In Israele disposizioni del primo luglio 2006 stabiliscono che le agenzie di intermediazione non possano chiedere al lavoratore straniero in cerca di lavoro compensi superiori ai 3.050 shekel (circa 535 euro). In teoria chi contravviene alle norme dovrebbe essere punito multe o carcere fino a sei mesi. In realtà, però, le cose vanno molto diversamente. Gli immigrati filippini, ad esempio, versano in media una tariffa sei volte superiore a quella permessa dalla legge. E per entrare in possesso di tale cifra sono costretti a contrarre prestiti a tassi mensili che raggiungono l'8 per cento. La denuncia di Kav LaOved.
(g.s.) – Gli operatori di Kav LaOved, l’organizzazione israeliana che difende i diritti dei lavoratori più deboli – un tempo palestinesi, ora stranieri, ma anche cittadini israeliani delle fasce sociali più basse -, certe cose le sanno da un pezzo. Sanno che le norme israeliane a tutela dei lavoratori stranieri vengono spesso disattese da chi offre impiego e non fatte rispettare col dovuto rigore dalle autorità preposte.

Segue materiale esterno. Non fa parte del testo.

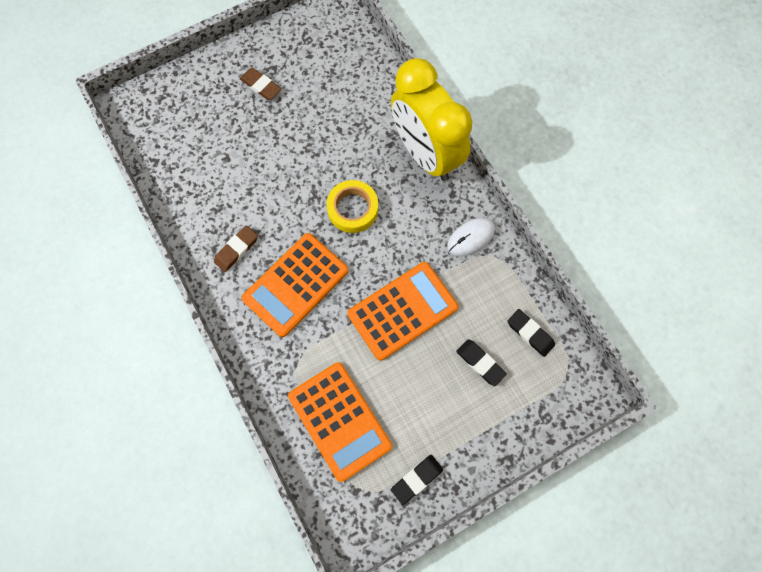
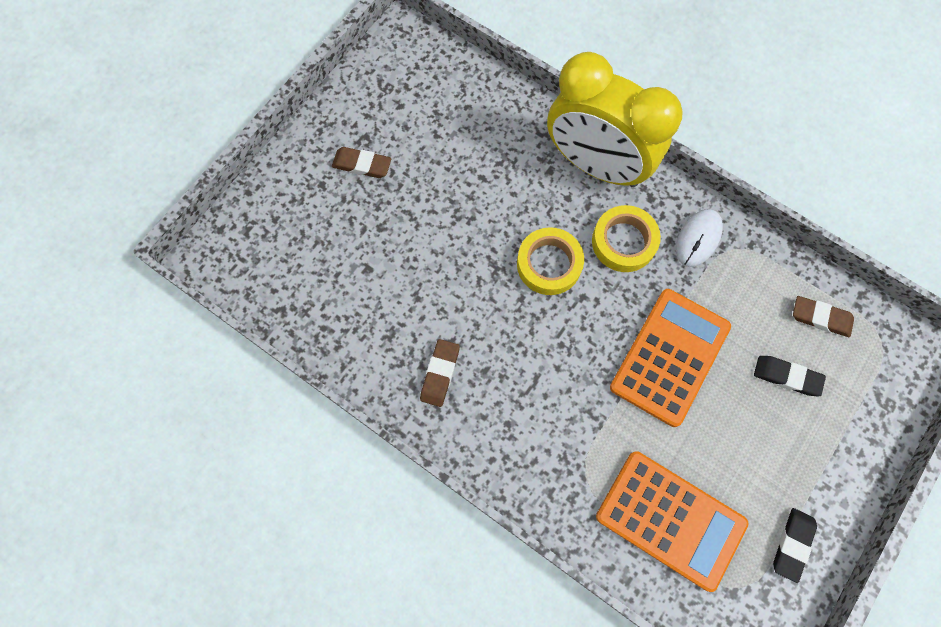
camera: 25 degrees left, 0 degrees up
(295, 284) = (532, 383): orange calculator -> none
(415, 216) = (623, 242): none -> yellow tape
(530, 333) = (820, 318): black eraser -> brown eraser

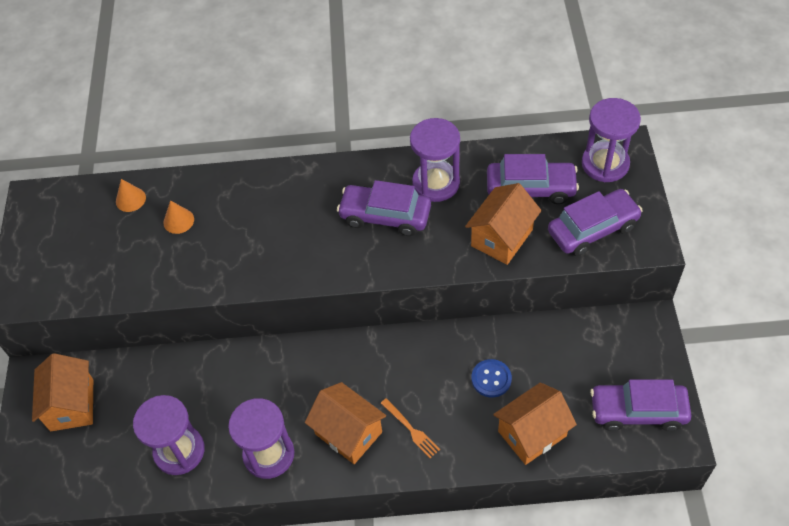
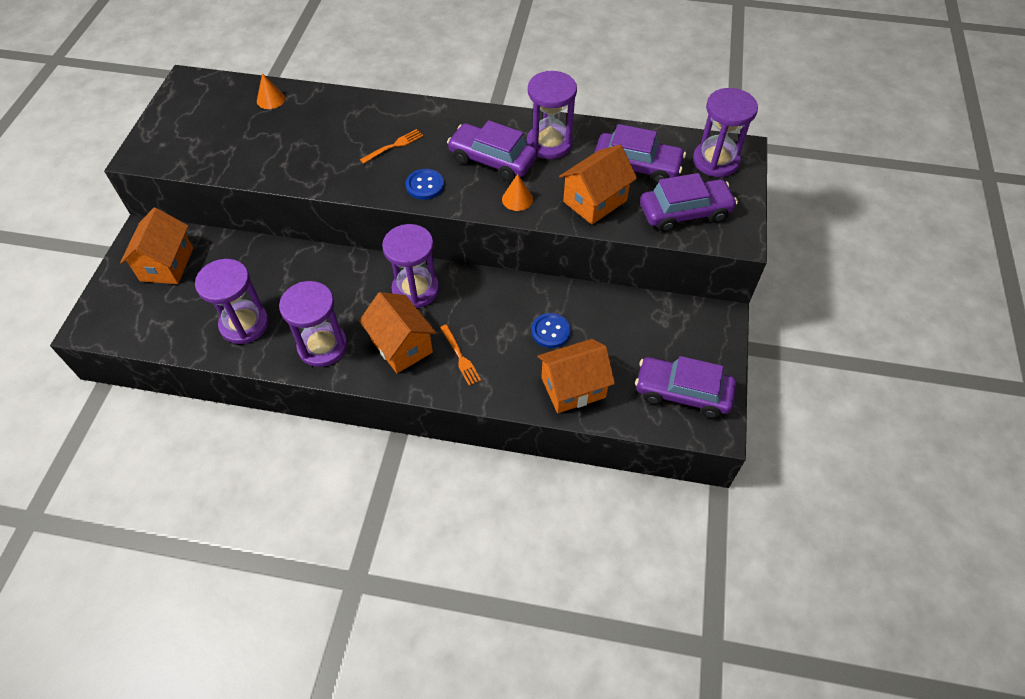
camera: 10 degrees right, 0 degrees up
(178, 221) = (305, 125): orange cone -> orange cone (517, 199)
(279, 223) = (394, 146): none -> orange fork
(327, 261) = (425, 185): none -> blue button
(341, 367) = (415, 289): none -> purple hourglass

È il caso, ad esempio, dei regolamenti che riguardano le tariffe massime di intermediazione che possono essere richieste a un lavoratore per l’istruttoria della pratica che gli permetterà di ottenere un impiego temporaneo in Israele e il relativo permesso di soggiorno. Disposizioni del primo luglio 2006 stabiliscono che non si superino i 3.050 shekel (circa 535 euro). Chi contravviene può andare incontro a multe e a sei mesi di carcere. In realtà, però, le cose vanno molto diversamente.
Per averne un’ulteriore conferma Kav LaOved nell’ultimo anno ha chiesto ad alcuni degli immigrati filippini che si sono rivolti ai suoi uffici di compilare appositi questionari.
Nei giorni scorsi l’organizzazione ha presentato i risultati emersi da un piccolo campione di 35 intervistati (probabilmente non sufficiente per dare una veste di scientificità all’indagine, ma tale da fermare su carta gli echi di ben più numerosi colloqui).
Gli immigrati filippini versano, in media, una tariffa sei volte superiore a quella permessa dalla legge. Per entrare in possesso di tale cifra sono costretti a contrarre prestiti a tassi mensili che raggiungono l’8 per cento. Il grosso della somma viene versato all’arrivo in Israele e dunque, fa osservare Kav LaOved, le autorità israeliane hanno la possibilità di esercitare il loro potere di controllo. Fin qui, però, nessuno è stato perseguito per la violazione delle norme.
A sembrare beffardo è il fatto che dopo l’introduzione dei regolamenti sulle tariffe, queste ultime sono aumentate. Oggi in media un cittadino filippino che voglioa lavorare in Israele versa in media poco meno di 4.700 dollari (3.300 euro) cioè 400 dollari in più di quanto versava prima del luglio 2006.